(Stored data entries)
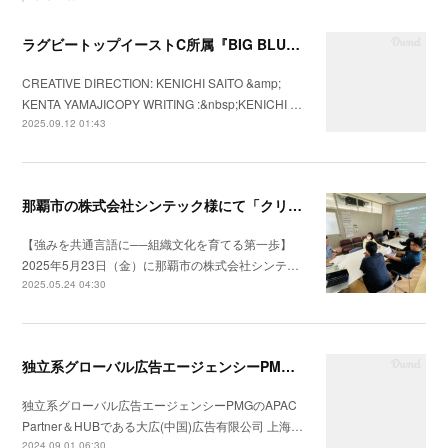
ラグビートップイーストC所属『BIG BLUES八千代ベイ東京』の2025年シーズンプロモーションビデオを制作
CREATIVE DIRECTION: KENICHI SAITO &amp;
KENTA YAMAJICOPY WRITING :&nbsp;KENICHI …
2025.09.12 01:43
那覇市の株式会社シンテック様にて「クリフトンストレングス®」を用いた強み理解・組織文化醸成セッションを実施
【強みを共通言語に──組織文化を育てる第一歩】
2025年5月23日（金）に那覇市の株式会社シンテ…
2025.05.24 04:30
独立系グローバル広告エージェンシーPMGのAPAC Partner＆HUBである大広(中国)広告有限公司 上海分公司会社の統合コミュニケーション戦略の構築支援を開始
独立系グローバル広告エージェンシーPMGのAPAC
Partner＆HUBである大広(中国)広告有限公司 上海…
2024.09.01 06:30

• Instructions for the task: Quote the lines from the start of the items through the line containing "2025.05.24 04:30", both ends included. Leave the pictures out of your answer.

• Task result:
ラグビートップイーストC所属『BIG BLUES八千代ベイ東京』の2025年シーズンプロモーションビデオを制作
CREATIVE DIRECTION: KENICHI SAITO &amp;
KENTA YAMAJICOPY WRITING :&nbsp;KENICHI …
2025.09.12 01:43
那覇市の株式会社シンテック様にて「クリフトンストレングス®」を用いた強み理解・組織文化醸成セッションを実施
【強みを共通言語に──組織文化を育てる第一歩】
2025年5月23日（金）に那覇市の株式会社シンテ…
2025.05.24 04:30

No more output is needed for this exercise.